Material provided:
>>>

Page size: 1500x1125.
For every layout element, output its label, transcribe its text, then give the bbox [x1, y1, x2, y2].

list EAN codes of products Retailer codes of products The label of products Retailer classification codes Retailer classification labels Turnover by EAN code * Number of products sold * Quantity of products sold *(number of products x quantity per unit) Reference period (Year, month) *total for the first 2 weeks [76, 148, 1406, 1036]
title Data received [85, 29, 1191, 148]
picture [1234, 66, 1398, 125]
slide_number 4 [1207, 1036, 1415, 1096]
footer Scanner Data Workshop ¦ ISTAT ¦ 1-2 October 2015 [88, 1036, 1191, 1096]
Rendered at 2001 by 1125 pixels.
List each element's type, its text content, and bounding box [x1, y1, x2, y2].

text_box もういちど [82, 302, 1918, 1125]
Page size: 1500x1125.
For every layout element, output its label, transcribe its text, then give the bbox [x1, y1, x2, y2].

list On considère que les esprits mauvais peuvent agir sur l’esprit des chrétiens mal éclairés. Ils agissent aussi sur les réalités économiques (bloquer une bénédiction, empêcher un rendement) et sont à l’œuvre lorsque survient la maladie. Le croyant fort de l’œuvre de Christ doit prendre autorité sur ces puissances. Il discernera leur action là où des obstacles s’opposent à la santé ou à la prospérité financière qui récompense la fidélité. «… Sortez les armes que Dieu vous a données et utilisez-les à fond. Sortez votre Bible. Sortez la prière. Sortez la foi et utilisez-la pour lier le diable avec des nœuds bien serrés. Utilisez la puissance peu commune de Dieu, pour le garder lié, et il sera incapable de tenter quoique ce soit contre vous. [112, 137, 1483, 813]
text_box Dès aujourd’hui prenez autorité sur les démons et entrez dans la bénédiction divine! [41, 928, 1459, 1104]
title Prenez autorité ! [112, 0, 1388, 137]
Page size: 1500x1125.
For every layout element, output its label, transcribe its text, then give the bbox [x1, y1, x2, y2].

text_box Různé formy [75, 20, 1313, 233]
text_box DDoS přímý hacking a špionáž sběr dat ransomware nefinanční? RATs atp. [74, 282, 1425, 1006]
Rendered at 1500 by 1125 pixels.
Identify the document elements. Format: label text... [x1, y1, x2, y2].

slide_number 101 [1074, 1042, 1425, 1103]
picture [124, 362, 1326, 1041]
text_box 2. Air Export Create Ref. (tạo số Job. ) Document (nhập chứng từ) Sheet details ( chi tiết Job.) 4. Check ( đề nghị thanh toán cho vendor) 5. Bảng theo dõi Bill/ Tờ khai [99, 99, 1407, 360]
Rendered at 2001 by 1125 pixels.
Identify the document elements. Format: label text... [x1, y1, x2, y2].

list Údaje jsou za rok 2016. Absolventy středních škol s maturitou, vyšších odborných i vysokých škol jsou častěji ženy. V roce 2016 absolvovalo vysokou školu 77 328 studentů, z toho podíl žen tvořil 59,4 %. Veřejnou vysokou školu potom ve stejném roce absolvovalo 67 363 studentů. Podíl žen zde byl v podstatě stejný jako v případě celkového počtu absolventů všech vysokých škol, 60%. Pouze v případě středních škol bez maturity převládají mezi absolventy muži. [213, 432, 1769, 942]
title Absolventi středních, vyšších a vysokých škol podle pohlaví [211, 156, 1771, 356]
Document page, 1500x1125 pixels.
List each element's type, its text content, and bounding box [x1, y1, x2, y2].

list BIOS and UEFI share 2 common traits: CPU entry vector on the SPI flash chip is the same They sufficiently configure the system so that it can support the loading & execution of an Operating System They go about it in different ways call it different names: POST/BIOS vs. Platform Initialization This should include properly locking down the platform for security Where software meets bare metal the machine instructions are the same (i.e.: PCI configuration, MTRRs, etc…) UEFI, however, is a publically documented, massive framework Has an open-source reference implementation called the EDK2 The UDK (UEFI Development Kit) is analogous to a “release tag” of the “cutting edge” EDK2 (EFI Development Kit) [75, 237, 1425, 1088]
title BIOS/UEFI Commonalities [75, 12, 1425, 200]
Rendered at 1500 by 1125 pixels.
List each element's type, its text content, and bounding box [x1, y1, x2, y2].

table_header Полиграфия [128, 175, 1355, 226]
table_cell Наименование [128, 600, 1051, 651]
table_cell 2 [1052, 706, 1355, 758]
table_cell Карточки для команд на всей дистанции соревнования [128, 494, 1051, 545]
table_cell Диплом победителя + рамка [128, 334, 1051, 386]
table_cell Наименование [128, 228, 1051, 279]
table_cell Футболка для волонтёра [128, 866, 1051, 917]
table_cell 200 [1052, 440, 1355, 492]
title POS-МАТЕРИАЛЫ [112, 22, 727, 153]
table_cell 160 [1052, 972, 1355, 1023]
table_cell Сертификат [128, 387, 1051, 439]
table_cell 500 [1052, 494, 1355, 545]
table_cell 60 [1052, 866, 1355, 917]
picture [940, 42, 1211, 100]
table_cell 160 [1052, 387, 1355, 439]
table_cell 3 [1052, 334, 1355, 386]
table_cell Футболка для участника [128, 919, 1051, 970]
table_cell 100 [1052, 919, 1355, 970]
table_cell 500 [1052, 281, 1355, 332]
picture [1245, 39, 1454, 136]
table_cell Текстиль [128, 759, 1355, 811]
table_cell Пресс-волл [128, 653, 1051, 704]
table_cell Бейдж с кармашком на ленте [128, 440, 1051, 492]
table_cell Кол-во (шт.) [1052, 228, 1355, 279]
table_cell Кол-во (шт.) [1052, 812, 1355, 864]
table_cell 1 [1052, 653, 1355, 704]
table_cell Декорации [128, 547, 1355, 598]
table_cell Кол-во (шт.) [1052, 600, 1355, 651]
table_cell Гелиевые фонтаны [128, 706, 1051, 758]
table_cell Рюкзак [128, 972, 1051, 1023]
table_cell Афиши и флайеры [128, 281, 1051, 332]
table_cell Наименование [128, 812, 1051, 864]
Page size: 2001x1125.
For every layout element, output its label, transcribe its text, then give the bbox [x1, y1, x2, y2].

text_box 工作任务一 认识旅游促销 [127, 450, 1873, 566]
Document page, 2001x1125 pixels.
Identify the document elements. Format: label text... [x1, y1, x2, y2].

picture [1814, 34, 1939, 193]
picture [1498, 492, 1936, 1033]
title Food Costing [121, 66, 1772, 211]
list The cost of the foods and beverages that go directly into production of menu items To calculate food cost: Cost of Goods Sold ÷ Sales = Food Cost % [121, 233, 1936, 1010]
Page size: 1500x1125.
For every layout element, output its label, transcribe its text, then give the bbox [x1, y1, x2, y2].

<<<

Lines from the one holding "Document page, 2001x1125 pixels." through the last line of the material are to be repeated exactly; no other lines belong in the answer.

Document page, 2001x1125 pixels.
Identify the document elements. Format: label text... [x1, y1, x2, y2].

picture [1814, 34, 1939, 193]
picture [1498, 492, 1936, 1033]
title Food Costing [121, 66, 1772, 211]
list The cost of the foods and beverages that go directly into production of menu items To calculate food cost: Cost of Goods Sold ÷ Sales = Food Cost % [121, 233, 1936, 1010]
Page size: 1500x1125.
For every layout element, output its label, transcribe its text, then give the bbox [x1, y1, x2, y2].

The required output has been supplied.